▸ **What is being asked**:
Read through the lines below and copy the ones holding the string "into".

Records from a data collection
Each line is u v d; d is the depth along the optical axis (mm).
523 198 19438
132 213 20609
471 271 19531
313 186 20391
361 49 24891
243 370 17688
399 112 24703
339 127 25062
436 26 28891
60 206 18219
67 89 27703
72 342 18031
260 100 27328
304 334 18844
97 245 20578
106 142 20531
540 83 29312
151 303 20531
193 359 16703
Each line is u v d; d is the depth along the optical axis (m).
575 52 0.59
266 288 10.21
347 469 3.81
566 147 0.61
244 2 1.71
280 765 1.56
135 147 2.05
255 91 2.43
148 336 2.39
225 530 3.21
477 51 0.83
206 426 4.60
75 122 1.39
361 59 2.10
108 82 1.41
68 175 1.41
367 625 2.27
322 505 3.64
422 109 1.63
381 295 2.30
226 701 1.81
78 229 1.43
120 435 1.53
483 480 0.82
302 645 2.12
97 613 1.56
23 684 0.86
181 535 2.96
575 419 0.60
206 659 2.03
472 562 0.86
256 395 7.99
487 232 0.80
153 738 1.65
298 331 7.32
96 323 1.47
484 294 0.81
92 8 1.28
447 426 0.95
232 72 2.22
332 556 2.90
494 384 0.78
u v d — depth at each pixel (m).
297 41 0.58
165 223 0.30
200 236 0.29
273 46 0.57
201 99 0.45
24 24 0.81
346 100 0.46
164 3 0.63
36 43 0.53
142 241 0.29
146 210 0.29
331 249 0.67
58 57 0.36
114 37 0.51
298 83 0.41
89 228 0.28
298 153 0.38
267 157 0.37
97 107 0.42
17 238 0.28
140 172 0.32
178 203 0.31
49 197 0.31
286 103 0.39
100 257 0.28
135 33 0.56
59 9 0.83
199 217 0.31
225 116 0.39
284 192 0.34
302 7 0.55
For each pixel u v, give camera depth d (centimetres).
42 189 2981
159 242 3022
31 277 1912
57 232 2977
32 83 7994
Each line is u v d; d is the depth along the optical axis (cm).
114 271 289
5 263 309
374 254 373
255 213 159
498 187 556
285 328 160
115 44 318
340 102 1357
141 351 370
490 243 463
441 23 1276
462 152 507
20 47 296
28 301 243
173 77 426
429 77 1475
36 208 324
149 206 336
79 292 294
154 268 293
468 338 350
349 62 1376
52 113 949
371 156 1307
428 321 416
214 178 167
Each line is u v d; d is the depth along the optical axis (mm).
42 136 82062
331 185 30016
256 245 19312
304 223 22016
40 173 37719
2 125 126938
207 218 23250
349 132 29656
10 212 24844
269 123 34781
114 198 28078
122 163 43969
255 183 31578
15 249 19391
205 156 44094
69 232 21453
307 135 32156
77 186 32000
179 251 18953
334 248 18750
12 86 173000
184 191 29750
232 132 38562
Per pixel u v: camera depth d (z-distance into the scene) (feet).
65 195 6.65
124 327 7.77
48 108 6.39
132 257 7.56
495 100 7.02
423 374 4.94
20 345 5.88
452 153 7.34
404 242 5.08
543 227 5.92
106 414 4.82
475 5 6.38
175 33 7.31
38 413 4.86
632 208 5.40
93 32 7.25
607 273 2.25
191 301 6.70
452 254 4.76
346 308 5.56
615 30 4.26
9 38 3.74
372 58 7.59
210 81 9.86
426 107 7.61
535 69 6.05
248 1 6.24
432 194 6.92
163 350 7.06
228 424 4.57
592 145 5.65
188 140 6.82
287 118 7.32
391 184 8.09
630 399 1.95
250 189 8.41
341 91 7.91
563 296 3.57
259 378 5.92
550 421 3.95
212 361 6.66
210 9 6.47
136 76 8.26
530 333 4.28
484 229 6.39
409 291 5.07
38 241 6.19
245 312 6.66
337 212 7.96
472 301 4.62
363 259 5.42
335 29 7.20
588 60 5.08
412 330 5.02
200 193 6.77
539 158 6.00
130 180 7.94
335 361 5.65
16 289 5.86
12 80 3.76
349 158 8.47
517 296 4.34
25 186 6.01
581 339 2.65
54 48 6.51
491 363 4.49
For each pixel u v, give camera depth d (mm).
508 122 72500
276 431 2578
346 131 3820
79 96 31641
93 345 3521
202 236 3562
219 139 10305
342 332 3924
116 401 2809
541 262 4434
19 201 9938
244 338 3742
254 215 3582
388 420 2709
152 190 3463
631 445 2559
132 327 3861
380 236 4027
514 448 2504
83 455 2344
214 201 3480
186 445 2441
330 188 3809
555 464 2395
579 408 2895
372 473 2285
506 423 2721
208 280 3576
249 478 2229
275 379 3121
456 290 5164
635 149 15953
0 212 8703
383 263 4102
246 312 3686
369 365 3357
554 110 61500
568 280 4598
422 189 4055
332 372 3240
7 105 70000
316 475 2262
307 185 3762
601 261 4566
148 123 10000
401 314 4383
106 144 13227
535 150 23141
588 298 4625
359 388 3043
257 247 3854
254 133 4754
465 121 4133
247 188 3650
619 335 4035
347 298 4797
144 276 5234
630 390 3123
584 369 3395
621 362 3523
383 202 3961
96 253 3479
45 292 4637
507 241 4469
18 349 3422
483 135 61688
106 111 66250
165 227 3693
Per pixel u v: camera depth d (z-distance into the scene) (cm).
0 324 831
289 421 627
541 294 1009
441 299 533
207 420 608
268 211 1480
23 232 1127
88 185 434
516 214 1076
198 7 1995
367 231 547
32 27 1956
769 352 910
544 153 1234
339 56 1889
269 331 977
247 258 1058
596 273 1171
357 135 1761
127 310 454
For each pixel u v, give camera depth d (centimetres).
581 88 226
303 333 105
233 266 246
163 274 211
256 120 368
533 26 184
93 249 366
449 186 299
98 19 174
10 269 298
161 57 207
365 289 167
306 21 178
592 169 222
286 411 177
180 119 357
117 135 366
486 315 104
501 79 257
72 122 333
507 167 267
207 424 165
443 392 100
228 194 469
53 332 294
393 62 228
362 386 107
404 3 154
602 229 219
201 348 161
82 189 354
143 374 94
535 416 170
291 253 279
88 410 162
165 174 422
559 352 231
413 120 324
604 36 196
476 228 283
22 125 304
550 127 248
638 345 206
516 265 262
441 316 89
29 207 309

▸ **Written answer**:
Per pixel u v: camera depth d (z-distance into the scene) (feet).
Per pixel u v: camera depth d (z-distance into the scene) (cm).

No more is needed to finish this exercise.